En este sentido, Fuentes advierte de que llegar a adulto con un TAE no diagnosticado es
"no sólo posible, sino probable". Esto sucede porque, en algunos casos, sus altas
capacidades "les han camuflado en la población general" y, en otros, "porque están sin
clasificar en la población con discapacidad intelectual".
Para Kim, según su estudio esto es un hecho. "El diagnóstico es más fácil si el trastorno
está combinado con retraso mental", apunta. La evidencia sobre este punto ha
evolucionado mucho en los últimos años. Como recuerda Maristany, antiguamente "la
gran mayoría de autistas presentaba retraso mental". Al haber ampliado el diagnóstico al
espectro autista, el porcentaje ha bajado. "Hay muchos niños con inteligencia normal",
subraya. "Pueden incluso ser brillantes. Algunos, por ejemplo, hablan como adultos, con
un excelente vocabulario, pero son incapaces de establecer contacto visual; por eso, no
les gustan a los otros niños y no tienen amigos", añade Kim.

• **REGISTROS DE DATOS**:
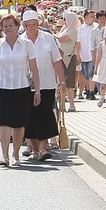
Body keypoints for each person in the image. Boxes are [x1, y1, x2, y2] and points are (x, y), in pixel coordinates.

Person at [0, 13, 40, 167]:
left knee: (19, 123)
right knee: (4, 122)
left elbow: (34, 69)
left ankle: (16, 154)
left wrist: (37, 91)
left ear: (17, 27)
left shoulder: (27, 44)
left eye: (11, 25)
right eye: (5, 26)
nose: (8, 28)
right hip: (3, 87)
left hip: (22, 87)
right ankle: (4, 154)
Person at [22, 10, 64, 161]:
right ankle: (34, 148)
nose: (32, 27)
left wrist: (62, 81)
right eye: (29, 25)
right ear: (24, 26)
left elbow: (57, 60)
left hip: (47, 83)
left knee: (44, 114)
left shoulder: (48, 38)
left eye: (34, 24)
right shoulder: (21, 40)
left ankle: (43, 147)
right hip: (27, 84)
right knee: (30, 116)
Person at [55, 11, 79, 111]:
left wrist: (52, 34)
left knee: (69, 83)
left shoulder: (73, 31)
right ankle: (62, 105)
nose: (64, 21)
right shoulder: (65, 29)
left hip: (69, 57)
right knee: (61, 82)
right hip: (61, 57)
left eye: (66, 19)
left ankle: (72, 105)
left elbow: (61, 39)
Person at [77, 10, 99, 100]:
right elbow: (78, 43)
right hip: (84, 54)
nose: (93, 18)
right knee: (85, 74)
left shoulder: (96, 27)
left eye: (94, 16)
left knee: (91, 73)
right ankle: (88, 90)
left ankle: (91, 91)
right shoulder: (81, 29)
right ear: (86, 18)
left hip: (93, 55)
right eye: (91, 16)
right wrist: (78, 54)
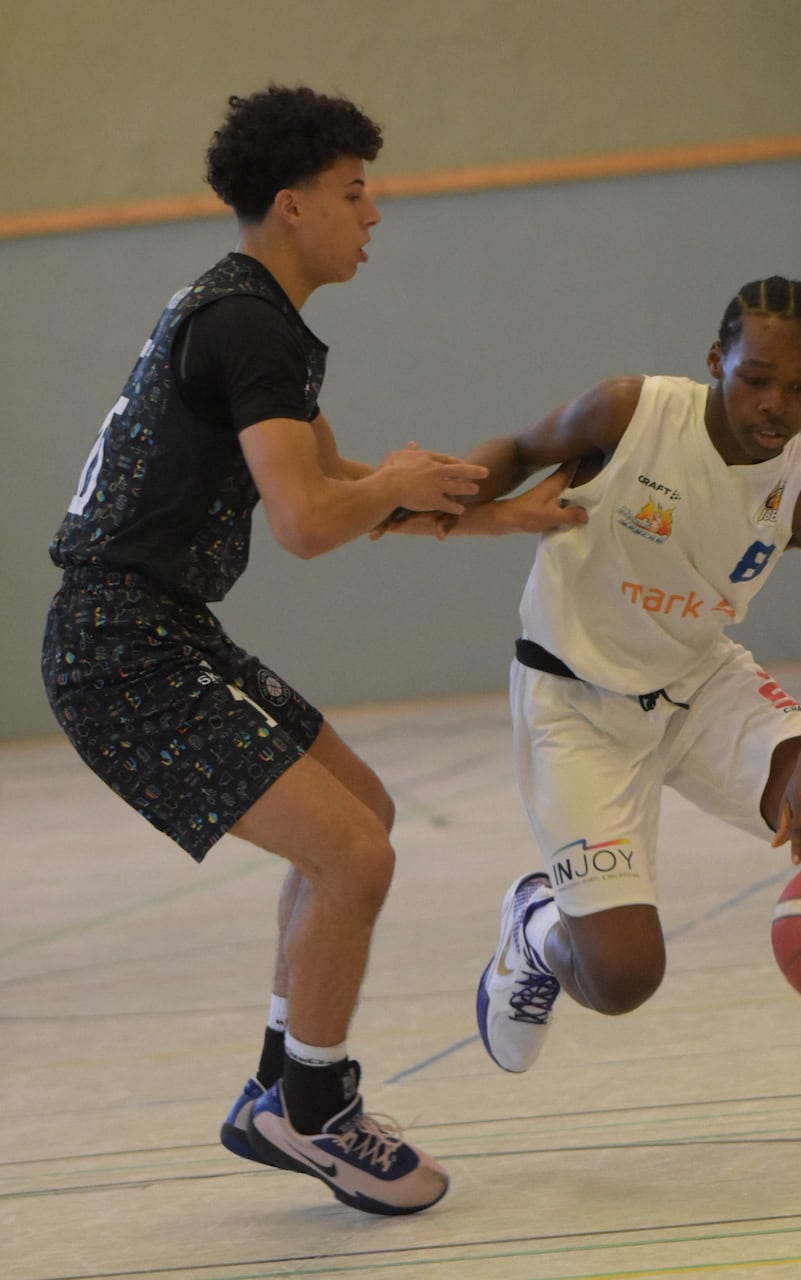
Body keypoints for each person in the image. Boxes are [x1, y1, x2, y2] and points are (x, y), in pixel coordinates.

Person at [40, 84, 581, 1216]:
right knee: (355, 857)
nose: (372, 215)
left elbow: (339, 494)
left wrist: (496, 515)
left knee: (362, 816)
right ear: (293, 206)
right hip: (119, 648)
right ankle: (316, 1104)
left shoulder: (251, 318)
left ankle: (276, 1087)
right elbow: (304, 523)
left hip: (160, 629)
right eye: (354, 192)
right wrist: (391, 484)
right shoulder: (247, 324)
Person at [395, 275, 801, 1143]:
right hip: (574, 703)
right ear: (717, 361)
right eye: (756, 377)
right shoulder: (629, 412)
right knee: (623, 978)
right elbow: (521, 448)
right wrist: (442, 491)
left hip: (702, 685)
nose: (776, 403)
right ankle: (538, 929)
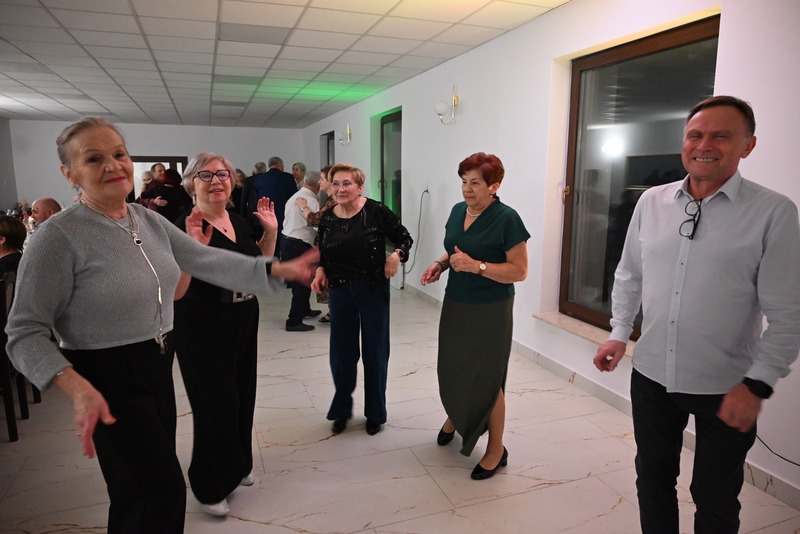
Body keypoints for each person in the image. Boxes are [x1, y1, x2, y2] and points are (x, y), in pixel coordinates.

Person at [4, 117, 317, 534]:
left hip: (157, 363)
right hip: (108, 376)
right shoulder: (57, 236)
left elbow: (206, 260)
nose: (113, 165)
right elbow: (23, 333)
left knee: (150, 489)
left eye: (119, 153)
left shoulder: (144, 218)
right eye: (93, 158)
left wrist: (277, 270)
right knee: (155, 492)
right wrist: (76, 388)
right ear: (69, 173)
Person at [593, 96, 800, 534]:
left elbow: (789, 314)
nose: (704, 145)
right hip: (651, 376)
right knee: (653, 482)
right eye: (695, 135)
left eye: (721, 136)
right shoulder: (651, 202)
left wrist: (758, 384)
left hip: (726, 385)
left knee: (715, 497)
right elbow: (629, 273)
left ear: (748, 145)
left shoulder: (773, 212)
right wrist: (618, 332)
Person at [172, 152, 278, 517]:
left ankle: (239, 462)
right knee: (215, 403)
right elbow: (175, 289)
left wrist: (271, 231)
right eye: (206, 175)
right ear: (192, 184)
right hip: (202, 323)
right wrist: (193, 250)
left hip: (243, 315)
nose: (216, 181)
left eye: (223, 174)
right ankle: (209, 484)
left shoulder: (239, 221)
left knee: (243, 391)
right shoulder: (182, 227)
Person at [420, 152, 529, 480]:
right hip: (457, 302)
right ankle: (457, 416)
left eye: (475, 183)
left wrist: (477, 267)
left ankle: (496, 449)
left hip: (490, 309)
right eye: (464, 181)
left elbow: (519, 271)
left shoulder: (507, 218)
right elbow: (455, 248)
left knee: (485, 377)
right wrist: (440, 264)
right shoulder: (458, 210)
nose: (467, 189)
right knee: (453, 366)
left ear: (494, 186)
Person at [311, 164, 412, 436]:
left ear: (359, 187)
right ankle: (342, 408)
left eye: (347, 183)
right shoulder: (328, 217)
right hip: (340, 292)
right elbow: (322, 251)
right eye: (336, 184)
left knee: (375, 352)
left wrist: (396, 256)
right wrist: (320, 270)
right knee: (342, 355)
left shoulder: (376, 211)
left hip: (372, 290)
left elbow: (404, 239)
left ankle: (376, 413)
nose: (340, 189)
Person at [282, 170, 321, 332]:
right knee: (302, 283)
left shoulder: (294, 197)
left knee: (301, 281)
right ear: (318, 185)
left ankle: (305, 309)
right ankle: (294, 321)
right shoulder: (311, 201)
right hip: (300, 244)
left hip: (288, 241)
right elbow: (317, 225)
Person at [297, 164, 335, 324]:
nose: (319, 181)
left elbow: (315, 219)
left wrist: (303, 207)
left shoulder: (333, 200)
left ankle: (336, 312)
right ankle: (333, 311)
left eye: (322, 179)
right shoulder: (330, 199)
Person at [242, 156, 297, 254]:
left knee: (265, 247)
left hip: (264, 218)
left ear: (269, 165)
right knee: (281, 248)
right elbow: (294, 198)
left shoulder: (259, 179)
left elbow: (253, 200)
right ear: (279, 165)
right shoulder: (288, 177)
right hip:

• **PREGUNTAS DE ESTUDIO**:
a - Anota los apellidos de todas las personas a las que cita el texto sobre el diagnóstico del autismo, en el orden en que aparecen.
b - Escribe cómo sigue el texto sobre el diagnóstico del autismo, a partir de su última oración.

• **RESULTADOS EN ORDEN**:
a - Fuentes, Kim, Maristany

b -
Listas de espera
Además del problema del diagnóstico en afectados con inteligencia normal, existe la
dificultad añadida del protocolo utilizado para localizar este tipo de trastornos.
"No hay uno único", reconoce Parellada. "Debería haber una trayectoria clara para que
si un pediatra ve signos de trastornos de espectro autista en un paciente de entre 18 y 24
meses lo derive al especialista. Incluso en los casos claros, hay listas de espera, por no
hablar de los difíciles, como los que finalmente tienen trastornos del lenguaje o los de
alto nivel intelectual, que necesitan equipos muy especializados", recalca.
La palabra autismo viene del griego y quiere decir 'propio, uno mismo'. La utilizó por
primera vez el psiquiatra suizo Eugene Bleuler en 1912, pero hasta 1943 no se definió
como enfermedad. En ese año, el psiquiatra Leo Kanner, de la Universidad John
Hopkins de EEUU, lo describió como síndrome. En Austria lo hizo a la par Hans
Asperger.
¿Qué lo causa?
Todavía hoy no se saben las causas del autismo, aunque sí se sabe lo que no lo provoca.
En la década de 1950, expertos de algunos países sugirieron que era un síndrome
cercano a la psicosis y que estaba causado por un deficiente trato por parte de los
padres, noción que se ha demostrado absolutamente falsa.
¿Qué lo define?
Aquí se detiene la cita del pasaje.